Une démission toutes les trois heures, une crise de recrutement sans précédent, un mal-être au travail grandissant : l’état déplorable dans lequel se trouve l’école de la République et l’amertume de ceux qui la font vivre sont désormais connus de tous. Pour remédier à une situation qui n’est plus tenable, et notamment pour mettre fin au déclassement continu des personnels de l’éducation, le gouvernement déploie de grands efforts en matière de communication afin de persuader l’opinion publique qu’il procède à une « revalorisation historique » du salaire des enseignants. Mais nous savons qu’il n’en est rien : les quelques mesures qui constituent la revalorisation dite « socle », c’est-à-dire la part d’augmentation de salaire sans condition, sont dérisoires en comparaison de la chute de notre pouvoir d’achat et déjà neutralisées compte tenu de la hausse des prix (voir notre analyse, « Revalorisation socle : le compte n’y est pas ! »).
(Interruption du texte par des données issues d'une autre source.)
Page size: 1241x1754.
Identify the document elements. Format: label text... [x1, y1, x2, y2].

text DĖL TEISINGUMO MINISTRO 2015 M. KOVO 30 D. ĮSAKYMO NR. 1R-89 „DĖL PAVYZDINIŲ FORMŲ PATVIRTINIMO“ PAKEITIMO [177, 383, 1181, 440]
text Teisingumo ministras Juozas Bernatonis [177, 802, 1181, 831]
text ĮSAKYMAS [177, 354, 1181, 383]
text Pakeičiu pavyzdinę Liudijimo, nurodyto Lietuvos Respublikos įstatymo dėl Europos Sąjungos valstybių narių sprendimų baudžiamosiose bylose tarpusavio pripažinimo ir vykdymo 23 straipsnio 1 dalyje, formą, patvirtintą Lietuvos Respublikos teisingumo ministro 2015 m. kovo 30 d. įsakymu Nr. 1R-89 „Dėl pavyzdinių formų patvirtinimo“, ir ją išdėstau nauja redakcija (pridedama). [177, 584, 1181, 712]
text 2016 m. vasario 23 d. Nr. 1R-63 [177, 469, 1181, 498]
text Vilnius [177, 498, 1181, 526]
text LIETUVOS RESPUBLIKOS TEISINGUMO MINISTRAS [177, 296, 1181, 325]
Mais il y a pire : profiter de la paupérisation des personnels enseignants pour leur faire miroiter des primes significatives à condition qu’ils acceptent de « nouvelles missions » ! C’est ce qu’on appelle la « revalorisation-pacte ». Outre le cynisme d’une telle démarche, ce « nouveau pacte avec les enseignants pour transformer l’école », comme sa dénomination complète l’indique, porte en lui les germes d’une profonde redéfinition du métier à laquelle nous ne pouvons souscrire.

Qu’est-ce que « le pacte avec les enseignants » ?

Le « pacte » consiste en un ensemble de « missions » supplémentaires proposées aux agents sur la base du volontariat pour une durée d’un an renouvelable. Il s’agit donc, ni plus ni moins, d’une forme de contrat à durée déterminée. Et, bien qu’il ne porte (encore) que sur des tâches marginales et qu’il ne soit pas (encore) obligatoire, il fait peser des risques bien réels sur nos obligations de service (ORS), déjà mises à mal par la réforme Hamon du statut en 2014.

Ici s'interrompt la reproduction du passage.